Although the movement for the shorter workday had its ebbs before reaching high tide almost 20 years after Marx wrote these words, his ability to see the dynamics at work among things — slave labor and free labor, the U.S. movement and the European movement — allowed him to also see the shape of the future.

The meaning of each hour of labor. The hours that go into making up the workday mean different things to the people who sell the labor and those who buy it.

For the worker, each hour of work is an hour spent to acquire the means of survival — and an hour not spent with friends or family, on creative pursuits, studying, being politically active, resting, or just happily being a couch potato. For the person who buys this worker’s labor-power, every hour that creates economic value beyond the amount the boss has to pay the worker produces what Marxists call surplus value. In essence, this is time the worker gives the corporate owner for free.

The struggle over the length of the workday is, at heart, about how much time employees spend working for themselves, and how much for the employers. The class struggle doesn’t get any more basic than this.

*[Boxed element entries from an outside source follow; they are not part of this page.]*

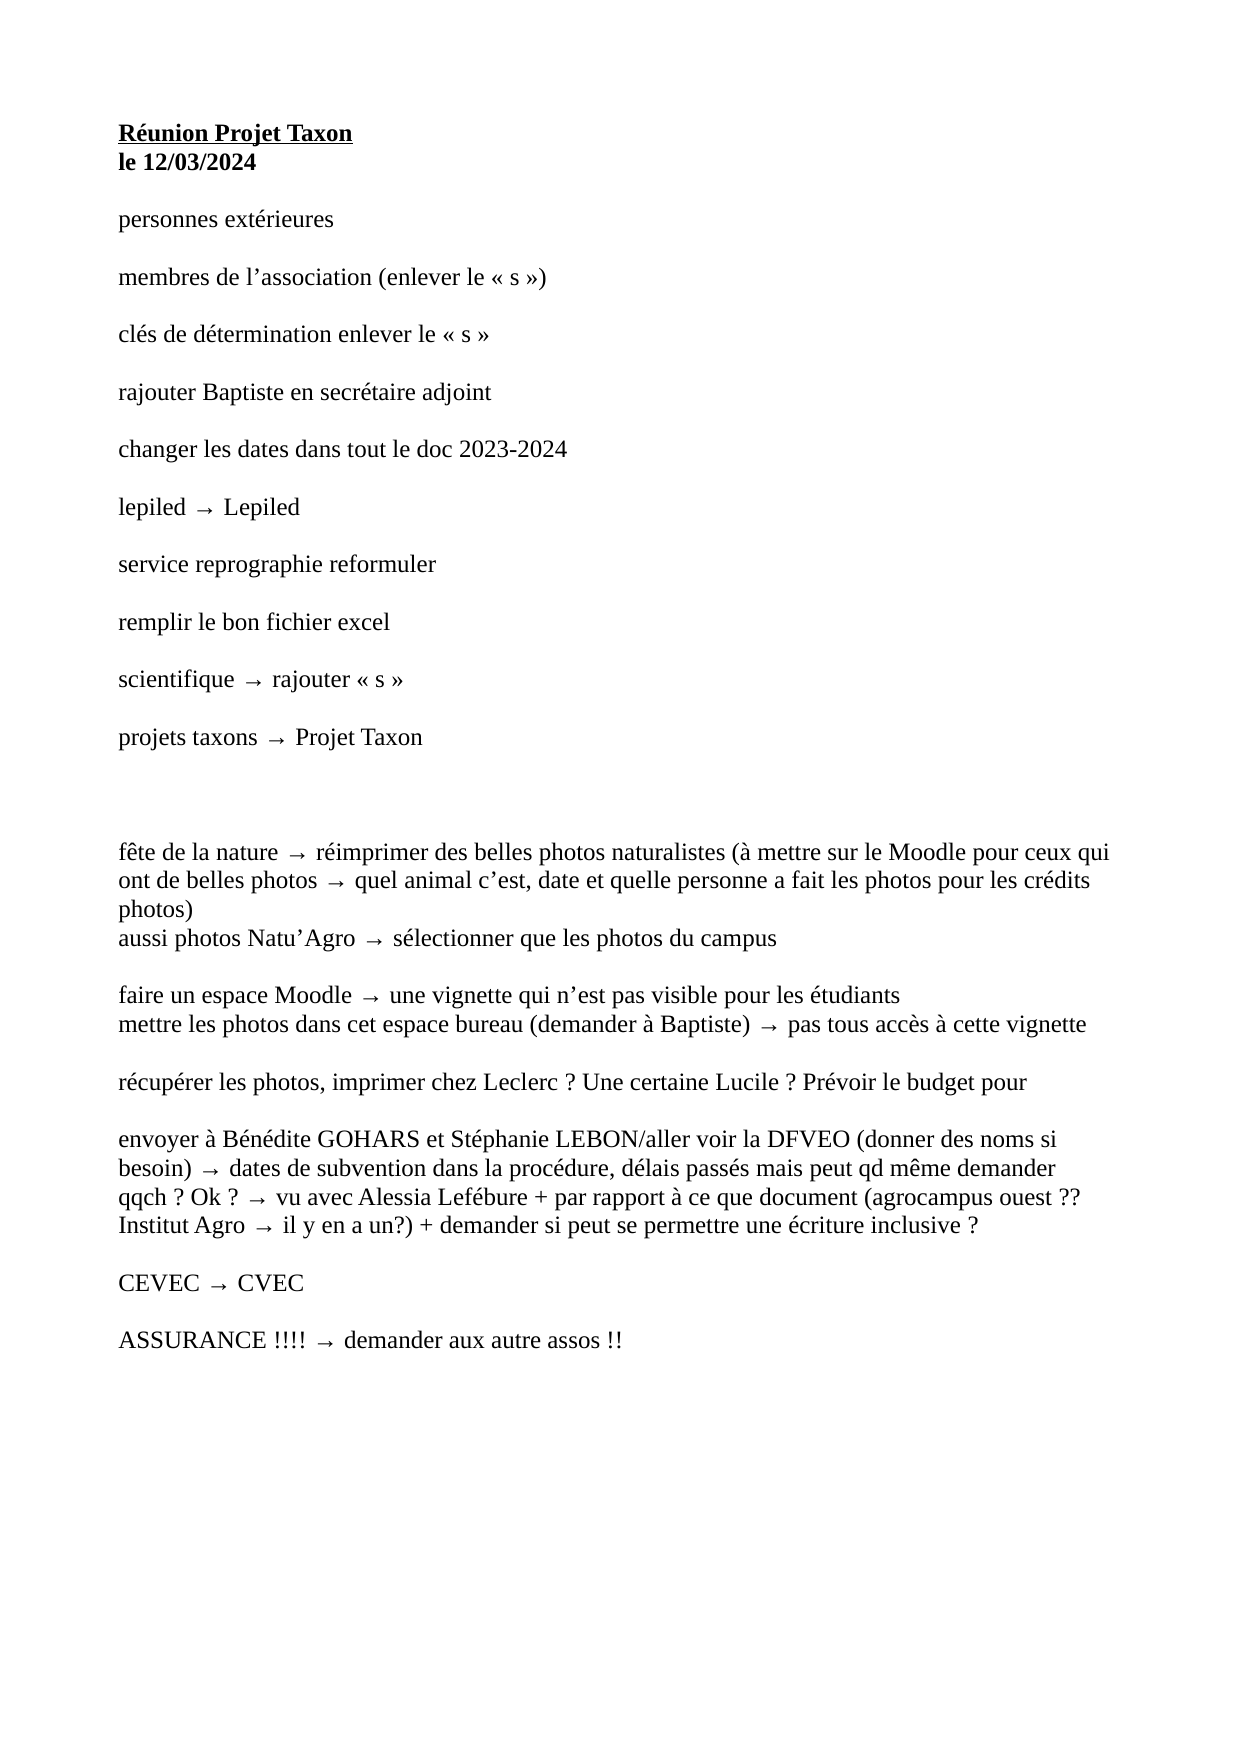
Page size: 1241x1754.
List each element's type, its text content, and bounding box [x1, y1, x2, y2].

text ASSURANCE !!!! → demander aux autre assos !! [118, 1326, 1122, 1354]
text personnes extérieures [118, 204, 1122, 233]
text projets taxons → Projet Taxon [118, 722, 1122, 751]
text membres de l’association (enlever le « s ») [118, 262, 1122, 291]
text aussi photos Natu’Agro → sélectionner que les photos du campus [118, 923, 1122, 952]
text mettre les photos dans cet espace bureau (demander à Baptiste) → pas tous accès à cette vignette [118, 1009, 1122, 1038]
text récupérer les photos, imprimer chez Leclerc ? Une certaine Lucile ? Prévoir le budget pour [118, 1067, 1122, 1096]
text Réunion Projet Taxon [118, 118, 1122, 147]
text envoyer à Bénédite GOHARS et Stéphanie LEBON/aller voir la DFVEO (donner des noms si besoin) → dates de subvention dans la procédure, délais passés mais peut qd même demander qqch ? Ok ? → vu avec Alessia Lefébure + par rapport à ce que document (agrocampus ouest ?? Institut Agro → il y en a un?) + demander si peut se permettre une écriture inclusive ? [118, 1124, 1122, 1239]
text changer les dates dans tout le doc 2023-2024 [118, 434, 1122, 463]
text clés de détermination enlever le « s » [118, 319, 1122, 348]
text lepiled → Lepiled [118, 492, 1122, 521]
text remplir le bon fichier excel [118, 607, 1122, 636]
text fête de la nature → réimprimer des belles photos naturalistes (à mettre sur le Moodle pour ceux qui ont de belles photos → quel animal c’est, date et quelle personne a fait les photos pour les crédits photos) [118, 837, 1122, 923]
text scientifique → rajouter « s » [118, 664, 1122, 693]
text faire un espace Moodle → une vignette qui n’est pas visible pour les étudiants [118, 981, 1122, 1009]
text service reprographie reformuler [118, 549, 1122, 578]
text le 12/03/2024 [118, 147, 1122, 176]
text rajouter Baptiste en secrétaire adjoint [118, 377, 1122, 406]
text CEVEC → CVEC [118, 1268, 1122, 1297]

Marx discusses the stakes for workers in Capital.

“What is a working-day? What is the length of time during which capital may consume the labor-power whose daily value it buys?” … To these questions capital replies: the working-day contains the full 24 hours, with the deduction of the few hours of repose without which labor-power absolutely refuses its services again. … Time for education, for intellectual development, for the fulfilling of social functions and for social intercourse, for the free-play of his bodily and mental activity, even the rest time of Sunday … — moonshine!

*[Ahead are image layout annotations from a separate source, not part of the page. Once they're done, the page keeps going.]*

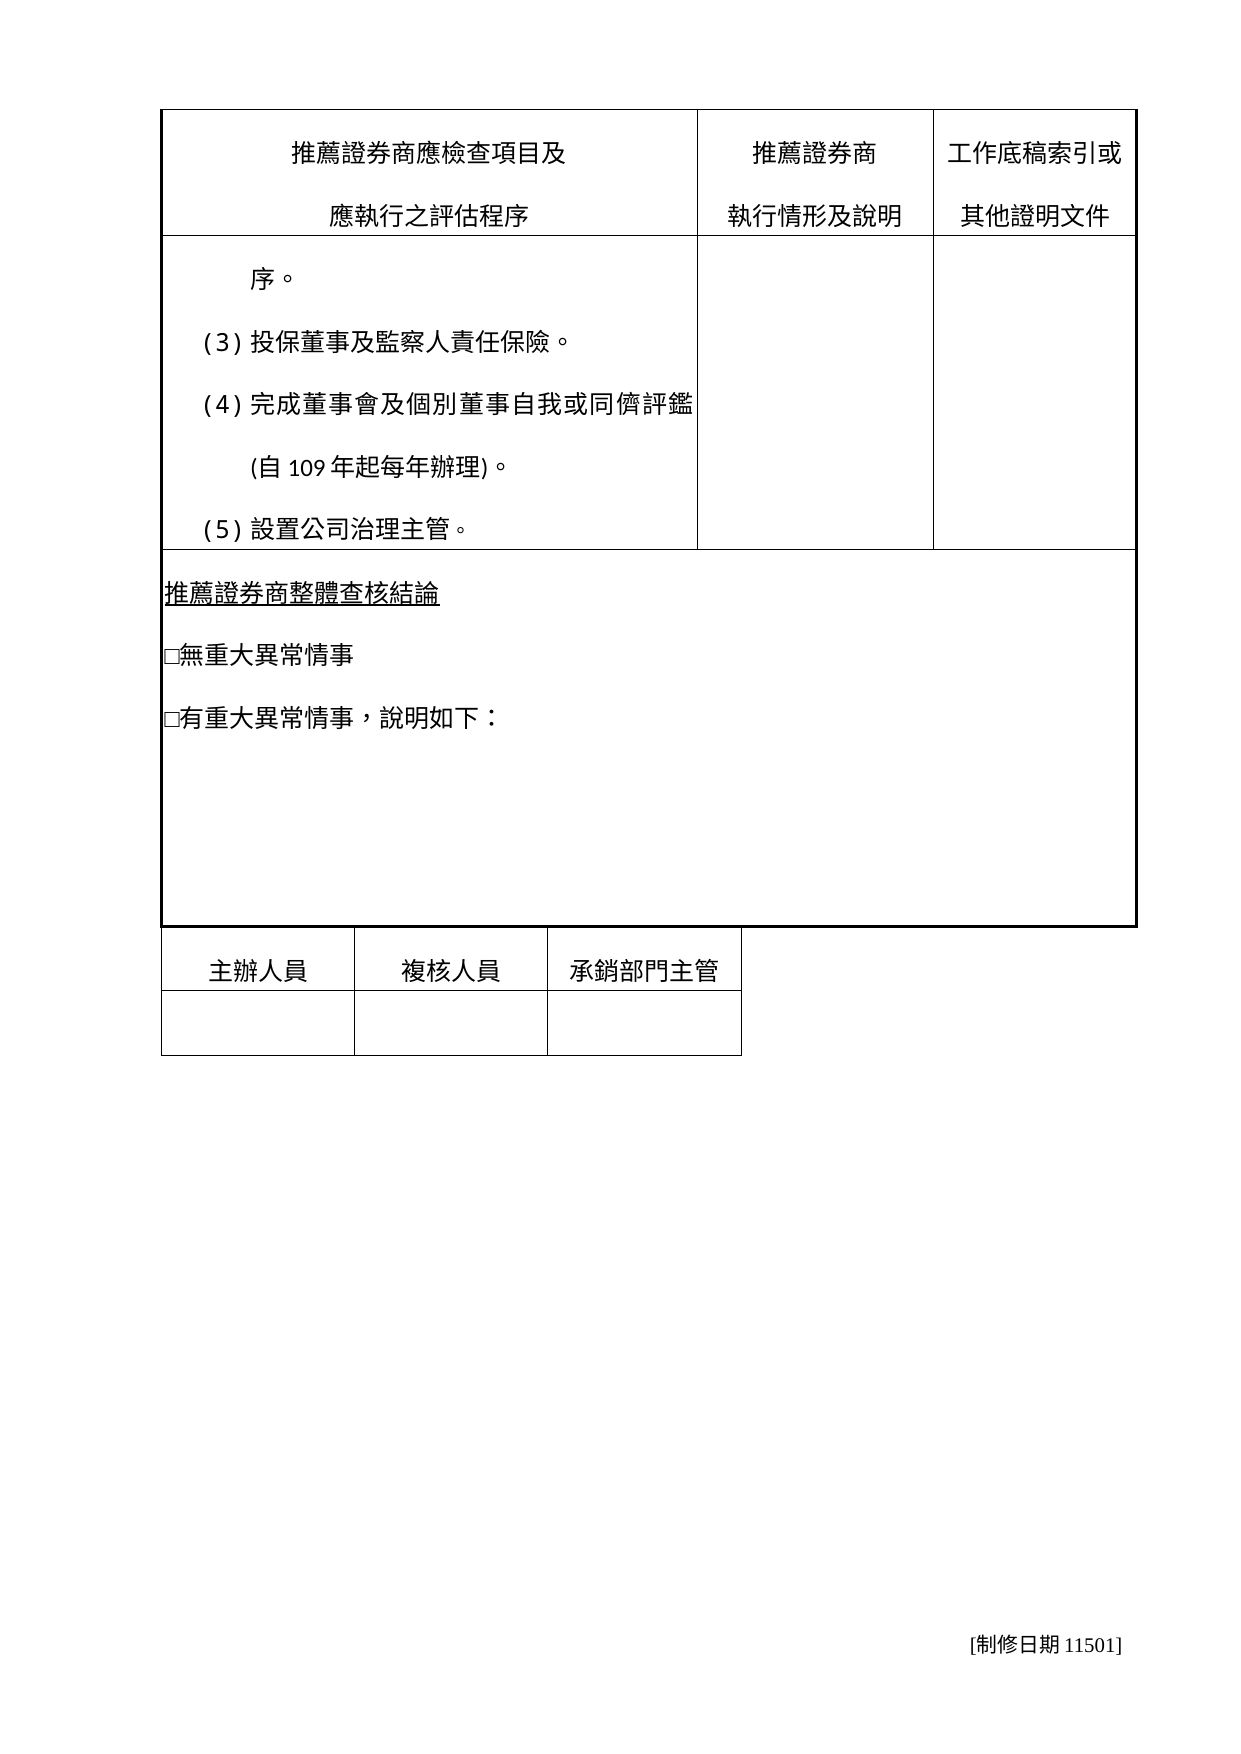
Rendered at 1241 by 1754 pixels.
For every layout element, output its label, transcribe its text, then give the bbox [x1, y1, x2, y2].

table_cell 主辦人員 [162, 928, 354, 990]
table_cell [162, 991, 354, 1055]
table_cell 複核人員 [355, 928, 547, 990]
table_cell [934, 236, 1135, 549]
table_cell [742, 990, 933, 1055]
table_cell [355, 991, 547, 1055]
table_cell [742, 928, 933, 990]
table_cell [933, 928, 1136, 990]
table_cell [933, 990, 1136, 1055]
table_cell 推薦證券商整體查核結論 □無重大異常情事 □有重大異常情事，說明如下： [163, 550, 1135, 925]
table_header 推薦證券商應檢查項目及 應執行之評估程序 [163, 110, 697, 235]
table_cell 十二、申請公司應依本公司「上市公司董事會設置及行使職權應遵循事項要點」辦理相關公司治理事宜，包括下列事項。申請公司是否均已依規定辦理？ 薪資報酬委員會過半數成員由獨立董事擔任。 訂定處理董事所提出要求之標準作業程序。 投保董事及監察人責任保險。 完成董事會及個別董事自我或同儕評鑑(自109年起每年辦理)。 設置公司治理主管。 [163, 236, 697, 549]
table_header 推薦證券商 執行情形及說明 [698, 110, 933, 235]
table_cell [548, 991, 741, 1055]
table_cell 承銷部門主管 [548, 928, 741, 990]
table_header 工作底稿索引或 其他證明文件 [934, 110, 1135, 235]
table_cell [698, 236, 933, 549]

But in its blind unrestrainable passion, its werewolf hunger for surplus-labor, capital oversteps not only the moral, but even the merely physical maximum bounds of the working-day. It usurps the time for growth, development, and healthy maintenance of the body. It steals the time required for the consumption of fresh air and sunlight. It higgles over a meal-time, incorporating it where possible with the process of production itself, so that food is given to the laborer as to a mere means of production, as coal is supplied to the boiler, grease and oil to the machinery. It reduces the sound sleep needed for the restoration, reparation, refreshment of the bodily powers. …

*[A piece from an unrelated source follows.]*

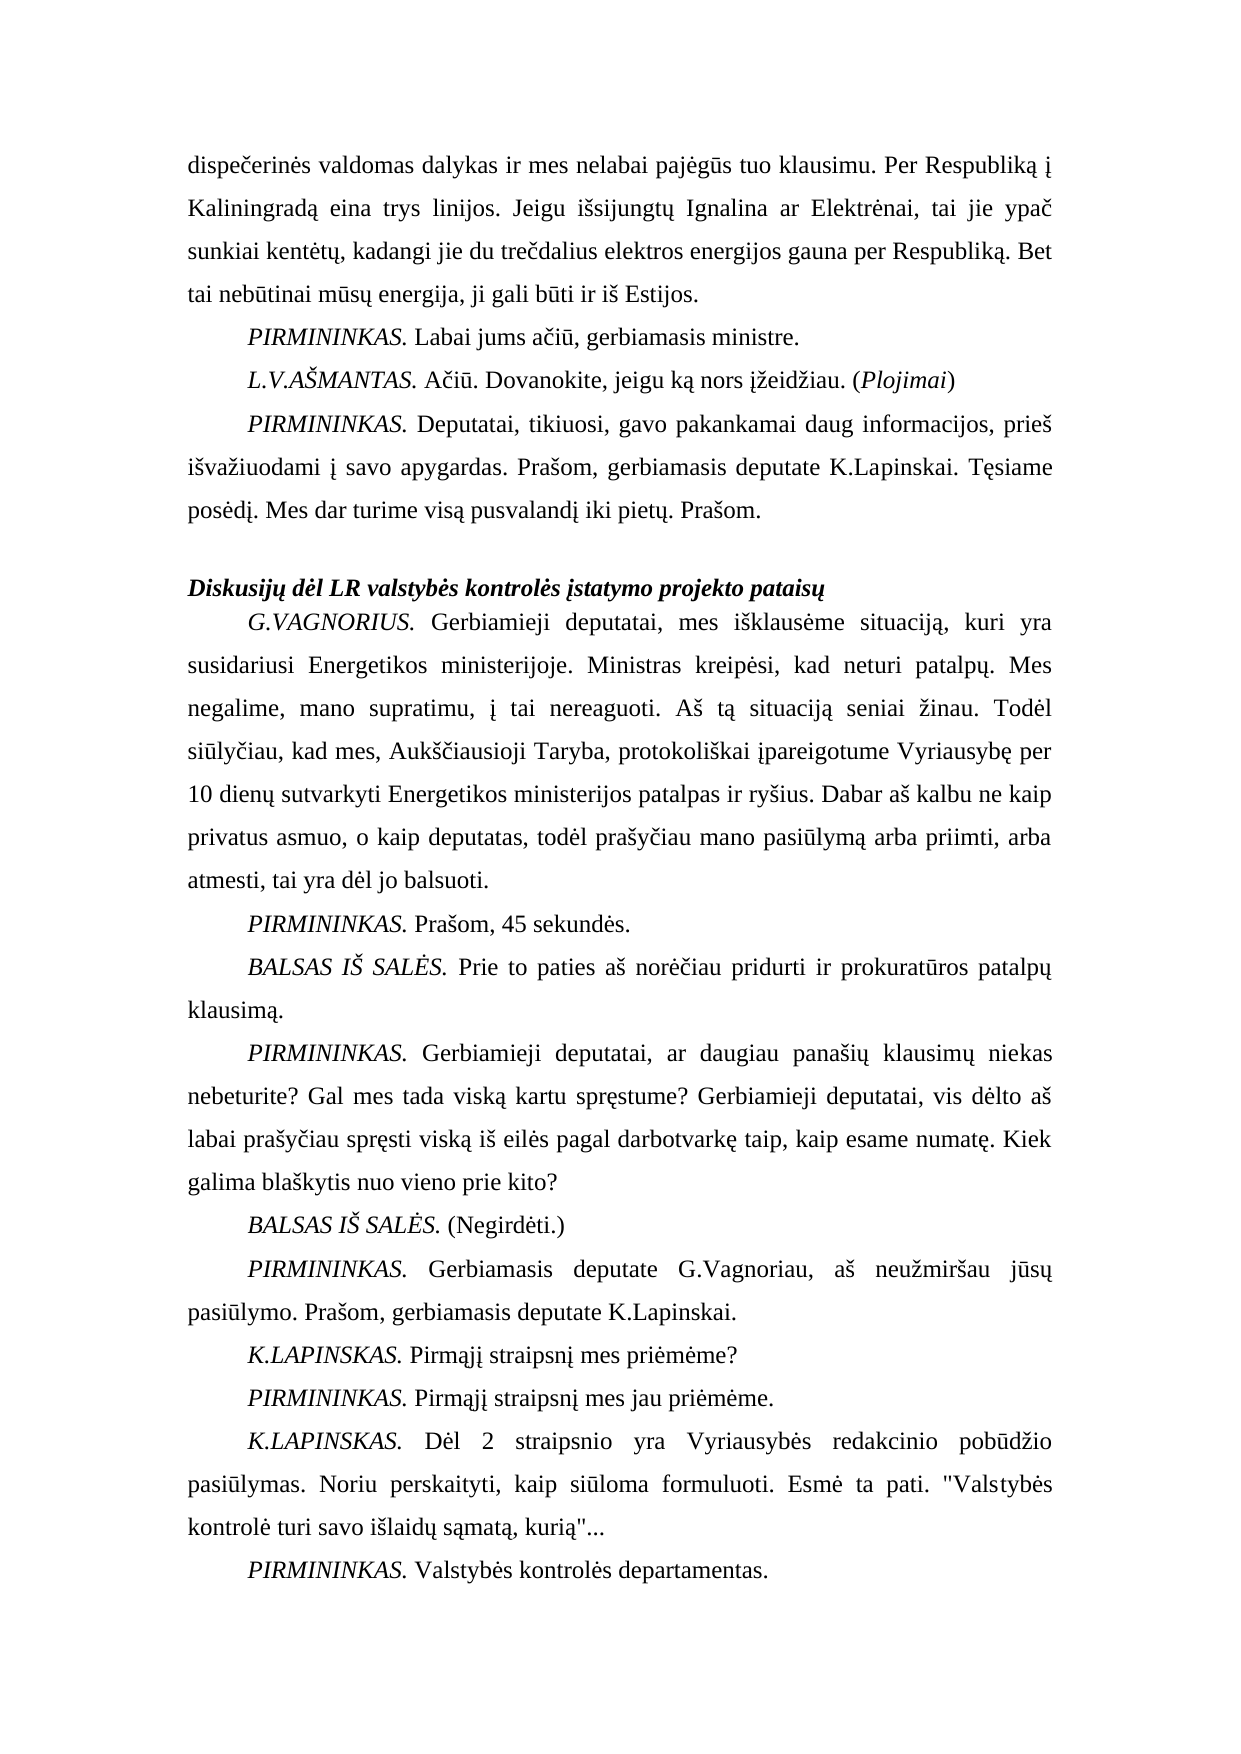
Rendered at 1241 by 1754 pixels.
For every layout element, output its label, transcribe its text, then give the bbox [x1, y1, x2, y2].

Capital cares nothing for the length of life of labor-power. All that concerns it is simply and solely the maximum of labor-power, that can be rendered fluent in a working-day. It attains this end by shortening the extent of the laborer’s life, as a greedy farmer snatches increased produce from the soil by robbing it of its fertility.

Looking ahead. Today, with the eight-hour day a reality on paper, adults employed full time in the U.S. work an average of a soul-sucking 47 hours a week. Meanwhile, the real unemployment rate is above 20 percent, when people who have given up looking for work in discouragement are counted. Even the government’s own figures acknowledge that 7.8 million people are jobless.

The answer to both problems is a renewed fight to shorten the workday — with no cut in pay (see “Unemployment fix: 30 hours work, 40 hours pay”). This may seem pie-in-the-sky, in these days of reactionary Trumpism. But a boost in class consciousness will come about, at some point, as the result of the same conditions that are fueling the anger and fear that Trump now exploits. Key to this development will be tenacious education by today’s descendants of those radicals and labor militants who launched the fight for the eight-hour day in the 1800s.

As preeminent European socialist Rosa Luxemburg wrote in an 1894 article: “As long as the struggle of the workers against … the ruling class continues, as long as all demands are not met, May Day will be the yearly expression of these demands. And, when better days dawn, when the working class of the world has won its deliverance, then too humanity will probably celebrate May Day in honor of the bitter struggles and the many sufferings of the past.”